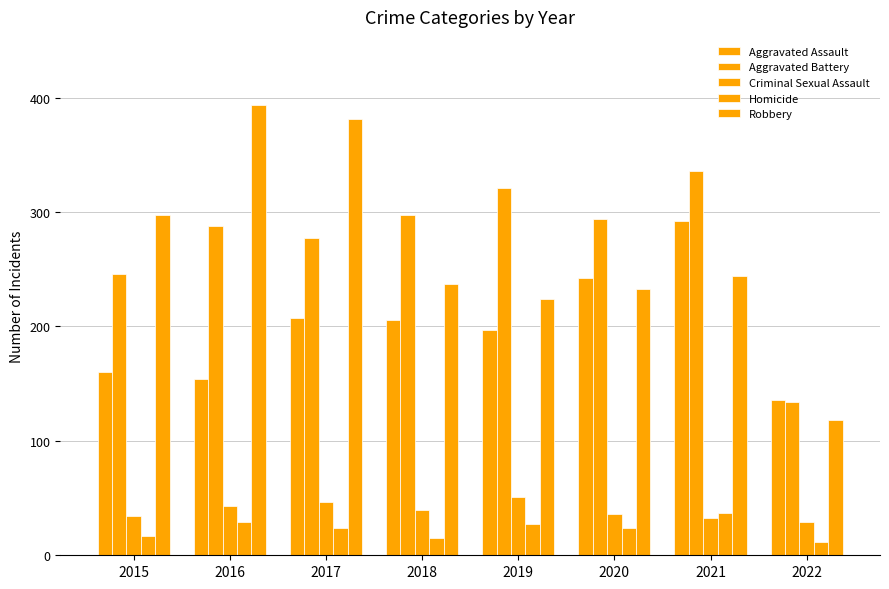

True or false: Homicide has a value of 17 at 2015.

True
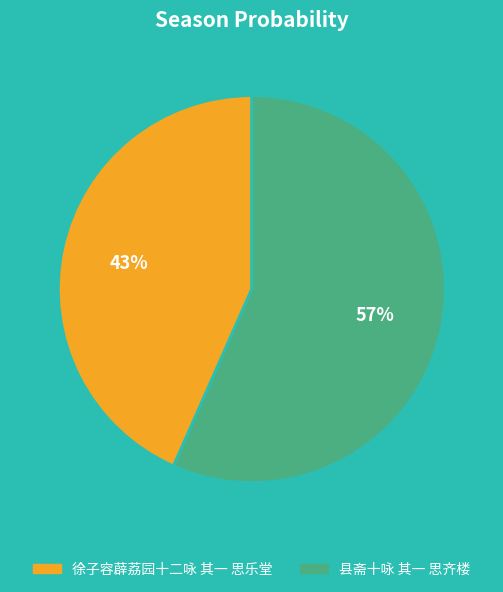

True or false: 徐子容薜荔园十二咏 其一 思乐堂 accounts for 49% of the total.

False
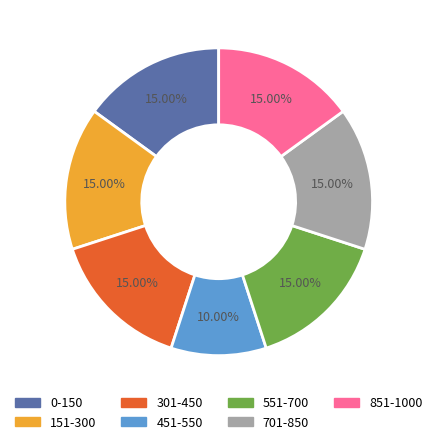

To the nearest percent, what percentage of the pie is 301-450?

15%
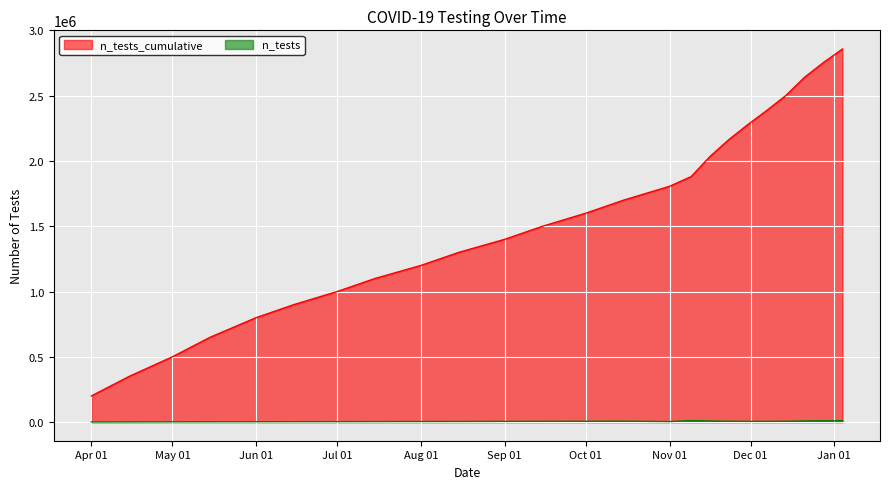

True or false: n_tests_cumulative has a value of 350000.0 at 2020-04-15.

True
********
Report each line in the entries above that contains the word "value".

*RESPONSE TO THE EXERCISE*.
True or false: Homicide has a value of 17 at 2015.
True or false: n_tests_cumulative has a value of 350000.0 at 2020-04-15.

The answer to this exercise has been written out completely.